### Directions for this task
Extract every line below that contains the string "first", with case counting in the match.

### Data provided
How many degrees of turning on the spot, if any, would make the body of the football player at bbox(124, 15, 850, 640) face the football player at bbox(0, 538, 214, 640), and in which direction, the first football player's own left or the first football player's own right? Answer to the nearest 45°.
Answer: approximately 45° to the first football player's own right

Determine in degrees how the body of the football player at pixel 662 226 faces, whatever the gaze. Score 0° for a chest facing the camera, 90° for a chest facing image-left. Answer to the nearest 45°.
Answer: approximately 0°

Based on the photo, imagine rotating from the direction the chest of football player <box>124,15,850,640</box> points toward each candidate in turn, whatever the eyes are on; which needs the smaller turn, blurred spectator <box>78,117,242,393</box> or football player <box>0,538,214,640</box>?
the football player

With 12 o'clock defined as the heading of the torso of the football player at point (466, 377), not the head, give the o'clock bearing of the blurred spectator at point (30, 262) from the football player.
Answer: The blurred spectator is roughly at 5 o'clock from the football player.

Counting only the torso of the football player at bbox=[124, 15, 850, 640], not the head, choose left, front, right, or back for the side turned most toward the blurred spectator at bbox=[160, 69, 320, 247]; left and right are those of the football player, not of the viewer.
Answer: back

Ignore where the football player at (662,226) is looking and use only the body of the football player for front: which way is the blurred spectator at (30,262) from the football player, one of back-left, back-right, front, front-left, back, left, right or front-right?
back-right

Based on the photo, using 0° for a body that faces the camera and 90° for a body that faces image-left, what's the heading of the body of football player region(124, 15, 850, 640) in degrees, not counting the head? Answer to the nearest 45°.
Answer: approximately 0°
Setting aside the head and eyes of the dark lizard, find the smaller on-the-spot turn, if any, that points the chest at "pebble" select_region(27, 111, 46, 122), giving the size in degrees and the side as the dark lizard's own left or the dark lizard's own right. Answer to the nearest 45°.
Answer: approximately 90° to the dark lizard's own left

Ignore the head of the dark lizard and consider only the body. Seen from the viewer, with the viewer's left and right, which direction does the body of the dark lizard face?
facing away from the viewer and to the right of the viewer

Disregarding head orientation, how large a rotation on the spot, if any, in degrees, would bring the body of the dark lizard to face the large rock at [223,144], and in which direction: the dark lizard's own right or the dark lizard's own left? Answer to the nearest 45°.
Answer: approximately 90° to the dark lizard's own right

--

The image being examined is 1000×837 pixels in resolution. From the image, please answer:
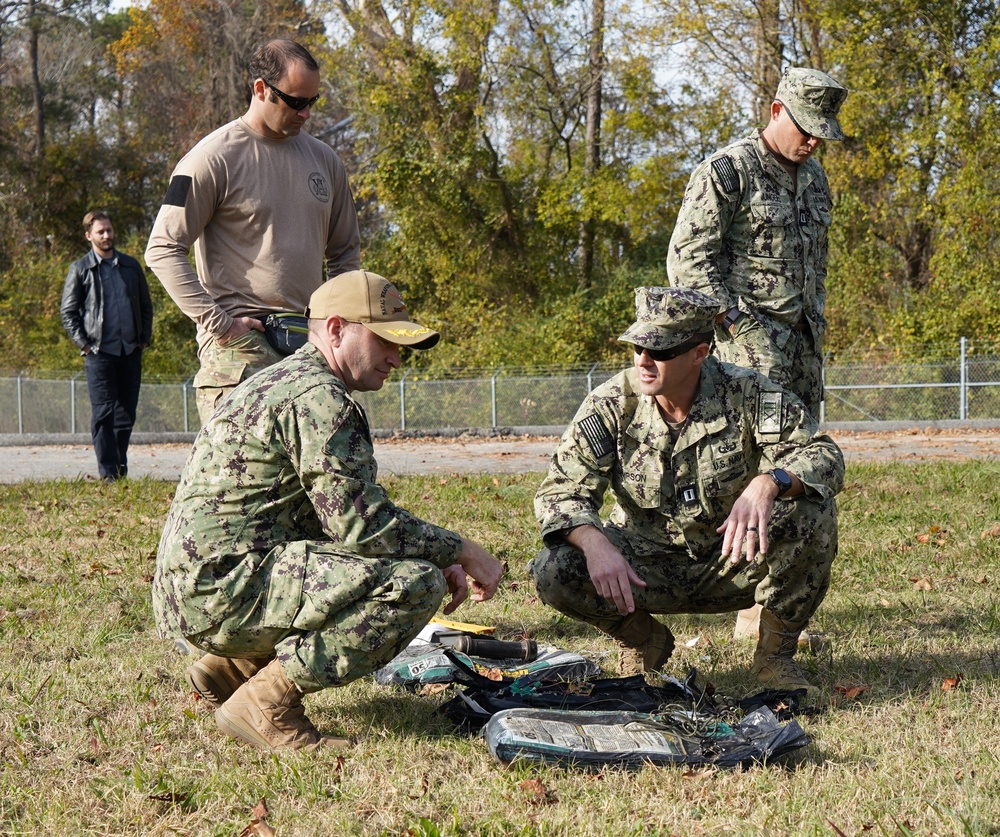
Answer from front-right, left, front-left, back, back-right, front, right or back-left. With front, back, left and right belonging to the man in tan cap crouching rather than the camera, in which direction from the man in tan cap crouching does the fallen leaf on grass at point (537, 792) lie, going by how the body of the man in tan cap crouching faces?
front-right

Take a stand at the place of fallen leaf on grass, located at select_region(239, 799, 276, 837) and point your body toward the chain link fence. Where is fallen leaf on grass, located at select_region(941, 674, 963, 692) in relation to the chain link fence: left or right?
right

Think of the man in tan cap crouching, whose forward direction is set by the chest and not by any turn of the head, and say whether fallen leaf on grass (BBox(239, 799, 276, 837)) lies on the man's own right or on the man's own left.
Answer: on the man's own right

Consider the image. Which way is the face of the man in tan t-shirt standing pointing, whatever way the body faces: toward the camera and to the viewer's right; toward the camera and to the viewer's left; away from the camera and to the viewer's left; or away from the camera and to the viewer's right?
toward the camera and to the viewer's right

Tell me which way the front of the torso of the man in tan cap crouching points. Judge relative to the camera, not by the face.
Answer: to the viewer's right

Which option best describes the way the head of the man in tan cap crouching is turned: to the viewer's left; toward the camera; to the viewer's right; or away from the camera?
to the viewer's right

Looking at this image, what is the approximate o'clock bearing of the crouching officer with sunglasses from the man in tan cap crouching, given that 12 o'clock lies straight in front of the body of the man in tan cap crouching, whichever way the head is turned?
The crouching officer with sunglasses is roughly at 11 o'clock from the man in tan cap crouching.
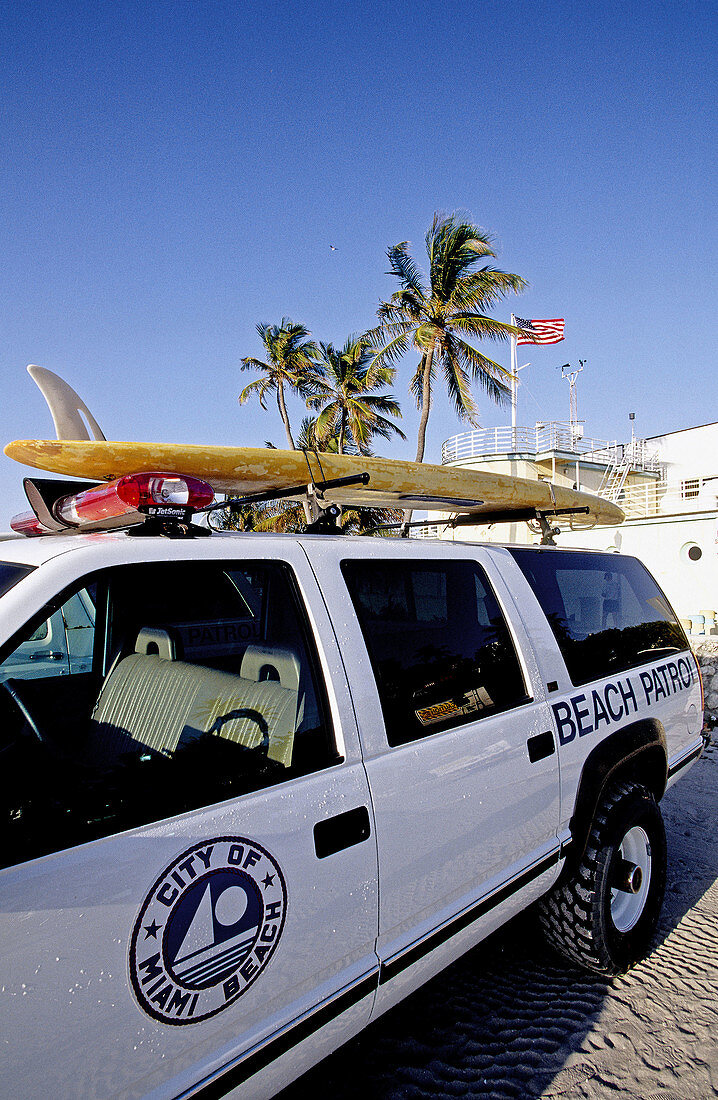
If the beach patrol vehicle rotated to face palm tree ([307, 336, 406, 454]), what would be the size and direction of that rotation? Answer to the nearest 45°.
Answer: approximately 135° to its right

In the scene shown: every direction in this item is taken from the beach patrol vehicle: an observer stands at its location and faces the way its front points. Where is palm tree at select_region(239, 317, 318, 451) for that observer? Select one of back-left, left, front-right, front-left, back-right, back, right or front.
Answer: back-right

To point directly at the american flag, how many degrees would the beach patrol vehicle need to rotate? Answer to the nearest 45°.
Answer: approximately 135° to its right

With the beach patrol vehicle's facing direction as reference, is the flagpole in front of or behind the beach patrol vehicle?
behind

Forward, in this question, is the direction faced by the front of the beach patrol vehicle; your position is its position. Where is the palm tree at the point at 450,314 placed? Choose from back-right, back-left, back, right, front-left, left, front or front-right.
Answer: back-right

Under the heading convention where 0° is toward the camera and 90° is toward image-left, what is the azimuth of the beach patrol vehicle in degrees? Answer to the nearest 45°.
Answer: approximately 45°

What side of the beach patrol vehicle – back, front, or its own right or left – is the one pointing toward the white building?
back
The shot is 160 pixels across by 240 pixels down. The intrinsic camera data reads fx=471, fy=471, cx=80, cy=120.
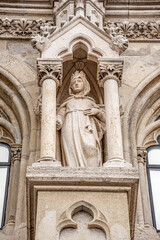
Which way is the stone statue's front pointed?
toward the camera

### Expected output
How many degrees of turning on the spot, if any, would make the body of the football player at bbox(124, 15, 850, 640) face the football player at bbox(0, 538, 214, 640), and in which direction, the first football player's own left or the first football player's own right? Answer to the nearest 45°.
Answer: approximately 45° to the first football player's own right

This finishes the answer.